I yielded to their customs. I became a prisoner of an obligatory symmetry of movement and demeanor. And after ten years of speaking in phrases prepared for every occasion, of learning to walk holding myself tall, stiff, with a hawk poised upon my wrist (symmetry of movement! As the country girls walk to the fountain with a water pitcher upon their head, so moved my falcon and I), of eating very little, a few mouthfuls, taken always with precisely held fingers and head erect, after all those years I was still as full of longing as I was innocent: but my hands were never, never again to play with my dolls, my legs were never to carry me in games around the costumed duennas, or my knees to touch the earth of the garden to bury my precious peach pits. I resigned myself. It takes a very long time to perfect bearing; that is what tradition is: choosing one of the many possibilities in life, maintaining it, cherishing it, disciplining it, excluding from it everything that would be an offense or menace. In this way we of the nobility are like the people, we have both endured a long time, and neither is inclined to change our customs every year.
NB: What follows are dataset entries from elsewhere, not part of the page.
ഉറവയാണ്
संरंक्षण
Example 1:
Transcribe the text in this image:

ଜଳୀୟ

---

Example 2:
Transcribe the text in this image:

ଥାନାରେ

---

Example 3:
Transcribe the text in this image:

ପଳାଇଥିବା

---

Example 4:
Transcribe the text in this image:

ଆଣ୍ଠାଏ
Tradition, Lords, people; this Brother Julián, my favorite friend who is the court miniaturist, explained to me.
I had no idea to what extremes protocol was to influence my life (my body forgetting everything it had learned naturally) until one day, while my husband was absent on one of his wars against rival Princes and protectors of heretics, I returned from an outing through some nearby gardens and as I was descending from my litter lost my footing and fell flat on my back upon the paving stones of the castle courtyard.
I called for help, because lying on my back, dressed in iron hoop skirts and billowing skirts, it was impossible for me to get to my feet by myself. But none of the menservants or the alguaciles or the duennas who came in answer to my calls, none of the many nuns and chaplains, stewards and priests, bearers and halberdiers — as many as a hundred gathered around me — held out a hand to help me to my feet.
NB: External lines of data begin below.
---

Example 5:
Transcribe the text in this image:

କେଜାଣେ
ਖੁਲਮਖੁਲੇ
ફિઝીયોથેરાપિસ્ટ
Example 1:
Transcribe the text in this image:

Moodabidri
They stood in a circle looking at me, uneasy and anxious; and the chief alguacil warned: “No one may touch her. No one may help her rise, if she cannot manage it for herself. She is La Señora and only the hands of El Señor may touch her.”
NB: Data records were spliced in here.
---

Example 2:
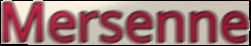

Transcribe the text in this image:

Mersenne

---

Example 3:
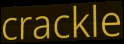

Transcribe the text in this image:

crackle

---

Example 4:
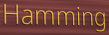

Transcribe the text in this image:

Hamming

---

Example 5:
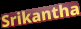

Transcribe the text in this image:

In protest against such reasoning, I called to my maids: “Do you not dress and undress me every day, do you not dress and comb my hair for lice? Why can you not touch me now?” They looked at me, offended, and their injured glances said: “What happens within your chambers, Señora, is one thing, but what takes place before the eyes of the world is something quite different: ceremonial ritual.” Again, dear heart, I longed for the freedom of my country, my merrie England. And I was sure that my destiny was to be worse than that of the English women pilgrims whose bad reputation had caused St. Boniface to prohibit female pilgrimages: most of them had strayed from the path, very few arrived still pure at their destination, and there is scarcely a town in Lombardy or France without a whore or adulteress of English race. But a thousand times worse, I tell you, was my destiny: a pilgrim ruined by etiquette and chastity, for both weighed heavily on my heart.